PORTLAND — A national group opposed to same-sex marriage went before Maine’s Supreme Judicial Court on Thursday to make a final appeal for the right to keep donor records from state officials.

However, the contributors’ names could become public within a few months regardless of the court’s decision.

The group, the National Organization for Marriage, has fought for more than three years to keep confidential the list of donors who helped bankroll its 2009 ballot campaign that overturned a state law allowing same-sex couples to marry.

NOM has waged its legal fight on two fronts — in state court as well as federal court. It has already lost the federal case.

NOM was the largest donor to the 2009 campaign, giving $1.9 million to Stand for Marriage Maine, a political action committee that helped overturn legislation that would have legalized same-sex marriage in the state.

Maine’s ethics commission has been investigating whether NOM violated the state’s disclosure law by failing to register and file reports regarding fundraising and spending in the 2009 campaign, and it has argued that NOM has stonewalled the commission ever since.

The U.S. Supreme Court refused in October to hear NOM’s appeal of the Maine law that would require the group to name its contributors. As a result, NOM was forced to release one list of donor names in January to the state ethics commission. The panel is barred from releasing the names before it completes its investigation of NOM’s refusal to comply.

Meanwhile, Maine’s high court has also refused to delay the release by NOM of donors who contributed $5,000 or more, a group covered by separate language in Maine’s disclosure law.

NOM has complied with the latter requirement by releasing a second list of donations to the commission with the names of individual donors listed as “John Does,” according to Indiana-based attorney Kaylan Phillips, who represents NOM.
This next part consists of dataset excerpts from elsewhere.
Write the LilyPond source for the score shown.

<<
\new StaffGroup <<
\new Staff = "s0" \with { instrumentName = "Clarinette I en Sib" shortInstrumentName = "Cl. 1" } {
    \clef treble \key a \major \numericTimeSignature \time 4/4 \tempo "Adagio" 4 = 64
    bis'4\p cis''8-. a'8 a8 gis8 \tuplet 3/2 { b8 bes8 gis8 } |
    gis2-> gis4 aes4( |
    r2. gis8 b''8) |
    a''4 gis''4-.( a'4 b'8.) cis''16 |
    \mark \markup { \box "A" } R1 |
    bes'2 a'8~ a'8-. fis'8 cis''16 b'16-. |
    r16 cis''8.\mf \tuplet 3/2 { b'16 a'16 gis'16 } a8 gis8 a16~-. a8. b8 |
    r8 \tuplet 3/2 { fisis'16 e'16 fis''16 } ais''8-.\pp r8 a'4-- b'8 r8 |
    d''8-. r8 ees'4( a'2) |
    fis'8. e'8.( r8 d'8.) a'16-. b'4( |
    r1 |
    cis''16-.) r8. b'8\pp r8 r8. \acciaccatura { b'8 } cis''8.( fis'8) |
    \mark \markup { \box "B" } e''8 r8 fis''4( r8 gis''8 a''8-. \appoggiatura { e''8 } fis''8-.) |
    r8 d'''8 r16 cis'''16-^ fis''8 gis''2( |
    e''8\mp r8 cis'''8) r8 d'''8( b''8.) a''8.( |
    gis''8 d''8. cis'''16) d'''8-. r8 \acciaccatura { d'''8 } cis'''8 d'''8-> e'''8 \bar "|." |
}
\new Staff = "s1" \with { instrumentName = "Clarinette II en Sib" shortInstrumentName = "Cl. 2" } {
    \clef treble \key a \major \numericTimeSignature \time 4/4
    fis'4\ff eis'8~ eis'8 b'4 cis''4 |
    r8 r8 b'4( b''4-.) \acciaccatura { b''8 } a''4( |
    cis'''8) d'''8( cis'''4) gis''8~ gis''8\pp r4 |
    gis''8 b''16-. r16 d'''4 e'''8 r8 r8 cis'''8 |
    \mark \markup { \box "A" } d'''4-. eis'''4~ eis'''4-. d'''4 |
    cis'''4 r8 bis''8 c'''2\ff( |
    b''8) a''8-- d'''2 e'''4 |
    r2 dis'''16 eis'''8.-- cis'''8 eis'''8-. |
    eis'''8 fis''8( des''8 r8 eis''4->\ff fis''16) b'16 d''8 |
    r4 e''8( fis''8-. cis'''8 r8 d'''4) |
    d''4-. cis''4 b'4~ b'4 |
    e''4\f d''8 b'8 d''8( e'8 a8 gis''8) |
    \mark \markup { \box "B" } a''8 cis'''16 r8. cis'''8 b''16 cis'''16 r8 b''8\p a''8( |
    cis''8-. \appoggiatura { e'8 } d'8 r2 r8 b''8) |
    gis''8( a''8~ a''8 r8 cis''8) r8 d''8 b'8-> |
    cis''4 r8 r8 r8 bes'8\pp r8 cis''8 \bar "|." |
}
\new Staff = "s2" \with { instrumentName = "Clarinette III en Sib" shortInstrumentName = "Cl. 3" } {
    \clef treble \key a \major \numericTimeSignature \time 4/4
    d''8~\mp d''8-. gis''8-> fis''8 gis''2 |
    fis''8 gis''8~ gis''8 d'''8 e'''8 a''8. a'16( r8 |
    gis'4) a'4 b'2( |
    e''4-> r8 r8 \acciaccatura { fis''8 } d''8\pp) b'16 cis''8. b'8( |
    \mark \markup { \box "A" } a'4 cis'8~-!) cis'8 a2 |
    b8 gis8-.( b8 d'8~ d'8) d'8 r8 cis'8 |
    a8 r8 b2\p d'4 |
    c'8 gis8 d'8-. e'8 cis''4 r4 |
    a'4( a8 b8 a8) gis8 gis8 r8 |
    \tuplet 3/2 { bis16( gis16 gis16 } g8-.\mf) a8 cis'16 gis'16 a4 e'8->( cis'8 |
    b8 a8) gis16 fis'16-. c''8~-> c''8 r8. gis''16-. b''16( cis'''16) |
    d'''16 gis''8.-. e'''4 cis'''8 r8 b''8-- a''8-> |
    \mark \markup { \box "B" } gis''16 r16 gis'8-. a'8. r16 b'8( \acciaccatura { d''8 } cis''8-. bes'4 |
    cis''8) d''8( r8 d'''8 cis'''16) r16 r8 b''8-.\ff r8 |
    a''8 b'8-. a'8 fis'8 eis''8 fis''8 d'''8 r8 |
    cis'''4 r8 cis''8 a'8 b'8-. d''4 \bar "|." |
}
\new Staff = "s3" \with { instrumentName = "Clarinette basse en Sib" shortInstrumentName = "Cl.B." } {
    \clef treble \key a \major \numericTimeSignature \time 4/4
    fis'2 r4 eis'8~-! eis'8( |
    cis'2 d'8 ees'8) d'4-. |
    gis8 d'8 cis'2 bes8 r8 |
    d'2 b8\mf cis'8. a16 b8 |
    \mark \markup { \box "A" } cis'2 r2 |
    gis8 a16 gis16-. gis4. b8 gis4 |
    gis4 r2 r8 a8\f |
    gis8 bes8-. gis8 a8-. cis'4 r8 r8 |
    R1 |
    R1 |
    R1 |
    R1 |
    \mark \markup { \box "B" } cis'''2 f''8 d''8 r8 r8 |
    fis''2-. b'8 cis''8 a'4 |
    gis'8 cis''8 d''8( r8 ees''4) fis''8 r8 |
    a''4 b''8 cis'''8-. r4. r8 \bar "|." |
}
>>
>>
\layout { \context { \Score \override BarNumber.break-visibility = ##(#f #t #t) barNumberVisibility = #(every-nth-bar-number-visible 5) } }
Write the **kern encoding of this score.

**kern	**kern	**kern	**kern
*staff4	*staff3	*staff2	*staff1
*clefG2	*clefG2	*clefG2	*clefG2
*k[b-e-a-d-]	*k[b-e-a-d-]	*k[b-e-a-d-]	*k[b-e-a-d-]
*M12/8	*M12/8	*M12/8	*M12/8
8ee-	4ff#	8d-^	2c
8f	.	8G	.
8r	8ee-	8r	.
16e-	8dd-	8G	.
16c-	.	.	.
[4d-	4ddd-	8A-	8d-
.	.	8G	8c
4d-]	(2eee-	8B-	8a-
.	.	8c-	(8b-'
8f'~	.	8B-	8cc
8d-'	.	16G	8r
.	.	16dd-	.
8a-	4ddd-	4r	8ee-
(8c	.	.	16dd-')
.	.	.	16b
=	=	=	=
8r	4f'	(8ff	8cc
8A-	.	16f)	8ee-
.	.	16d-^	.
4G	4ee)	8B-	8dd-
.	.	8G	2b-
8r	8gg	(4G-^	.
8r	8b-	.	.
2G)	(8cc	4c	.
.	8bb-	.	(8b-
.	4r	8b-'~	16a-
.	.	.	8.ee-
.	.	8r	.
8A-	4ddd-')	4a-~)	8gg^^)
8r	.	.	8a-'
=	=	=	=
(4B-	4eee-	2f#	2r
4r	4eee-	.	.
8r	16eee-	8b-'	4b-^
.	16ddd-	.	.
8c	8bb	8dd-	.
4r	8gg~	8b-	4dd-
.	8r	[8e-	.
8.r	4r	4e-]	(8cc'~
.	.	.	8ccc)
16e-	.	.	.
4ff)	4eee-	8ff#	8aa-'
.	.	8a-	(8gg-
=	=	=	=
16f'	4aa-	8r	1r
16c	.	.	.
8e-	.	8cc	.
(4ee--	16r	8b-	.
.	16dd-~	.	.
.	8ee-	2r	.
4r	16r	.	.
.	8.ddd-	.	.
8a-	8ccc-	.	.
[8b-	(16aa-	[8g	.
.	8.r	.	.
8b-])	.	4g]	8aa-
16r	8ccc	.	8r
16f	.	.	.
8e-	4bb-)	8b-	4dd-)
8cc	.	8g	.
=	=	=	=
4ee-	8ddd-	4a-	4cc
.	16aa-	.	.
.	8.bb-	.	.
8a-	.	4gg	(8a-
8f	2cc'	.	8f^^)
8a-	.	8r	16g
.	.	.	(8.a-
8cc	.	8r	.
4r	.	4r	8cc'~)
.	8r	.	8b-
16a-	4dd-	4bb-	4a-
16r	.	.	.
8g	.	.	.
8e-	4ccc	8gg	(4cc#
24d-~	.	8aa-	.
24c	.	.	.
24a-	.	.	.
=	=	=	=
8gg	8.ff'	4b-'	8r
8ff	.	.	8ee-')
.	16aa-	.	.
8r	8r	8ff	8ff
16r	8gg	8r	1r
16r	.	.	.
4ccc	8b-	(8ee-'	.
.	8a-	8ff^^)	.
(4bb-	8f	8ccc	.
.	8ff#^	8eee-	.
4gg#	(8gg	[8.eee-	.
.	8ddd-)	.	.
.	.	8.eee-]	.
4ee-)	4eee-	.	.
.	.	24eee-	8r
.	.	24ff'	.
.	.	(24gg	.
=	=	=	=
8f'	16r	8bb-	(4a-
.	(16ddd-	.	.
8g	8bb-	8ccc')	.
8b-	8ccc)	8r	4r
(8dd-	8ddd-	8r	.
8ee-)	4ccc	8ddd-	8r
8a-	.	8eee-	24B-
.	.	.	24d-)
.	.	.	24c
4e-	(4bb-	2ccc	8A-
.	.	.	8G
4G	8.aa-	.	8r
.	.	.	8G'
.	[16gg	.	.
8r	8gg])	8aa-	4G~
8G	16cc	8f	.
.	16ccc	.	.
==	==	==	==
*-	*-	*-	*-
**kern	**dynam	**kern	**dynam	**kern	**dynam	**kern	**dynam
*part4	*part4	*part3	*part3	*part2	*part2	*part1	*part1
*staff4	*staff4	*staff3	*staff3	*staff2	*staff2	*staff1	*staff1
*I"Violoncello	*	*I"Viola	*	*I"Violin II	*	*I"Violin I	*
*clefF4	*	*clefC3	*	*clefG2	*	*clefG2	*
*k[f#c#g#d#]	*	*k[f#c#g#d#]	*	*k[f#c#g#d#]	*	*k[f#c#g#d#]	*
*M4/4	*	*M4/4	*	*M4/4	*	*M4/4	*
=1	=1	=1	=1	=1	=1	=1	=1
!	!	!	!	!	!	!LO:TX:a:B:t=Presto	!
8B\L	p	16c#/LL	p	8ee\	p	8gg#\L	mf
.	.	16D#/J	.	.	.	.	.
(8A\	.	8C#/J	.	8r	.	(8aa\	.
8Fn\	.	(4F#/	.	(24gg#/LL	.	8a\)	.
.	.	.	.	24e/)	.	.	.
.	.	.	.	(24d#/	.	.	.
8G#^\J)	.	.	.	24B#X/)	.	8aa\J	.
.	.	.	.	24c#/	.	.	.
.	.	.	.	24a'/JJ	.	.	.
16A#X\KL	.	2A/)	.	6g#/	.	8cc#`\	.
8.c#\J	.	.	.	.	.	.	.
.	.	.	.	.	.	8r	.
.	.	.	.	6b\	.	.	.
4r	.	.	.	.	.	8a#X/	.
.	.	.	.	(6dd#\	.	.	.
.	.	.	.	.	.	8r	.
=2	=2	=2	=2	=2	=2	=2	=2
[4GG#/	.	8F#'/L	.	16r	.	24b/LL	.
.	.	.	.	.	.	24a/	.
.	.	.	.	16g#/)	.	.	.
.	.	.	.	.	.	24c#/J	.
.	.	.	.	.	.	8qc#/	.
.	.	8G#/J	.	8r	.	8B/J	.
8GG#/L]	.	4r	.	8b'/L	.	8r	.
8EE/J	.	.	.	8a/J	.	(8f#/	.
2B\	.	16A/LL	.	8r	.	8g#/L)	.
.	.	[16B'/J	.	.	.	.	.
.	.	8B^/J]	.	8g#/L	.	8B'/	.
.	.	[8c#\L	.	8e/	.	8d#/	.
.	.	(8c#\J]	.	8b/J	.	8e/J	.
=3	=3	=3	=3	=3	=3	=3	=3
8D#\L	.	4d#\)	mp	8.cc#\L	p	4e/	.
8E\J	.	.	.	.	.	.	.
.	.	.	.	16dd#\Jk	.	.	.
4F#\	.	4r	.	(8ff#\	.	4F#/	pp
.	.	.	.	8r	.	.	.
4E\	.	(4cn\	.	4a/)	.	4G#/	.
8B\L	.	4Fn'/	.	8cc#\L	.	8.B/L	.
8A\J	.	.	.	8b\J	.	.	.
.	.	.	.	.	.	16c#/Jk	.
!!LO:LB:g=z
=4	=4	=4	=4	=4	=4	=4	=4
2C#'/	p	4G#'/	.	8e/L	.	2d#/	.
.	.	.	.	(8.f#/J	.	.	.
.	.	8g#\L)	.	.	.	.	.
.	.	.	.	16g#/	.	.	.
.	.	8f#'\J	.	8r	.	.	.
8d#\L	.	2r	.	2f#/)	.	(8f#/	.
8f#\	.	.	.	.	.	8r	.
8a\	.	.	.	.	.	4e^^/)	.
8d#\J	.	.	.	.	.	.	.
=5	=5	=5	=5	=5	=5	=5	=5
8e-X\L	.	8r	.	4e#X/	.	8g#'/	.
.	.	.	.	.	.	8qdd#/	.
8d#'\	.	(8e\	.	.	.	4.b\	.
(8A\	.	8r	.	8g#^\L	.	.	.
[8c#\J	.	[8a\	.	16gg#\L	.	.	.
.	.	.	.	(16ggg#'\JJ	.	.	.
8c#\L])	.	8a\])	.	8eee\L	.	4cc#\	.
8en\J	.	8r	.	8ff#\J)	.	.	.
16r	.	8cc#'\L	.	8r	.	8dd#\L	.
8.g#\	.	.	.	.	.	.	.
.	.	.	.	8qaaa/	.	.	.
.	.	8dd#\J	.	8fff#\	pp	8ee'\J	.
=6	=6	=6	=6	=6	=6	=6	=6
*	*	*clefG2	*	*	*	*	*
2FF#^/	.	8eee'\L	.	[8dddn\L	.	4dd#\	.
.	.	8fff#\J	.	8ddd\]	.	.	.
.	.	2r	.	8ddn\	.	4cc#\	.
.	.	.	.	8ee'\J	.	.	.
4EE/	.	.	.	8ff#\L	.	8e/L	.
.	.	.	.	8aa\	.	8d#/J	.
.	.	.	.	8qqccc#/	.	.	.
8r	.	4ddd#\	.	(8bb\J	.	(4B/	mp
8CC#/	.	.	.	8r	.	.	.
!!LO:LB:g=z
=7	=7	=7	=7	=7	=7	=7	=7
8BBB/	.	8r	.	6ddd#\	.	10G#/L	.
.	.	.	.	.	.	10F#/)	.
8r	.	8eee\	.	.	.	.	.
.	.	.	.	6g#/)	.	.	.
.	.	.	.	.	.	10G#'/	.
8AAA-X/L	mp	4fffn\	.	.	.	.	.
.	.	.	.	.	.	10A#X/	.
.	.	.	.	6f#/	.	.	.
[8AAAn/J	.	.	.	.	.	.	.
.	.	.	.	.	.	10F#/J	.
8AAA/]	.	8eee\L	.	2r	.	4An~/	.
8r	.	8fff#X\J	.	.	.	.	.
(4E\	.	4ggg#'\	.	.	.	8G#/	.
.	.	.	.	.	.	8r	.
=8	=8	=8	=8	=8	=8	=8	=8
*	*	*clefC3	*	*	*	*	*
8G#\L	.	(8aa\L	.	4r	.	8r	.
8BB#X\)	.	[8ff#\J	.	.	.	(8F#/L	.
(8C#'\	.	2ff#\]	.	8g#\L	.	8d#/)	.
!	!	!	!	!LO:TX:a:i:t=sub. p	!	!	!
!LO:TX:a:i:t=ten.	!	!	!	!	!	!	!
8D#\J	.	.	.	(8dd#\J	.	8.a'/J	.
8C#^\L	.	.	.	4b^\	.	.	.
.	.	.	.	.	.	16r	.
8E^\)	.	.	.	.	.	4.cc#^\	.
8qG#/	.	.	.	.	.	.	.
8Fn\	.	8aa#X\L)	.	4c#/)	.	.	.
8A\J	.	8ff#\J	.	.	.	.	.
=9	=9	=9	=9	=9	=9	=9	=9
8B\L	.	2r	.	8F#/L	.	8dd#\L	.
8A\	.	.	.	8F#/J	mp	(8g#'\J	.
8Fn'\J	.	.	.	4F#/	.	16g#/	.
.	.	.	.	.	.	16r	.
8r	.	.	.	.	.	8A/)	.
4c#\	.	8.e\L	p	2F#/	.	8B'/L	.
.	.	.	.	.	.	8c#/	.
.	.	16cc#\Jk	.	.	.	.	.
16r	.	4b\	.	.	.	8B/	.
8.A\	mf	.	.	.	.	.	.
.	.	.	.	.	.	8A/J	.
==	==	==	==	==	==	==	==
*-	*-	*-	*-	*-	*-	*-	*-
The release of records has allowed Maine’s ethics commission to pick up its investigation into whether NOM violated state campaign law, said Jonathan Wayne, executive director of Maine’s ethics commission. However, state officials are barred from publicly releasing donor names while the investigation is ongoing, he said.

Wayne said he expects the investigation will conclude in two to three months. Depending on what the investigation finds, the list of NOM donors could be made public then, he said.

“The matter has been the subject of a lot of litigation, and that could continue after the commission reaches its decision,” Wayne said. “I don’t know what the commission’s determination will be. It’s premature to say what will or will not be released.”

During oral arguments Thursday, Chief Justice Leigh Saufley questioned whether NOM was making the same arguments before the state court that it made in federal court, where it has already lost its bid to shield names.

“Why is this not moot?” Saufley asked.

Phillips, NOM’s attorney, argued that NOM should not be considered a political action committee under Maine law and that the First Amendment protects the national organization from having to reveal donor information.

If the ethics commission had the names and addresses of donors, Phillips said, it could contact them and question them, in violation of their constitutional rights to be free from harassment and have privacy in their associations.

Saufley said NOM is effectively saying “trust us” that there was no violation of campaign rules.

“That’s not how litigation works in the United States. They have a right to test the credibility of the person saying ‘trust us.’ How can they do that without asking the donors what was the communication with NOM?” Saufley asked.

Saufley was one of six justices who sat in on Thursday’s arguments. The court made no immediate decision on the appeal.

Maine voters approved same-sex marriage in November in a statewide referendum. The law went into effect in December.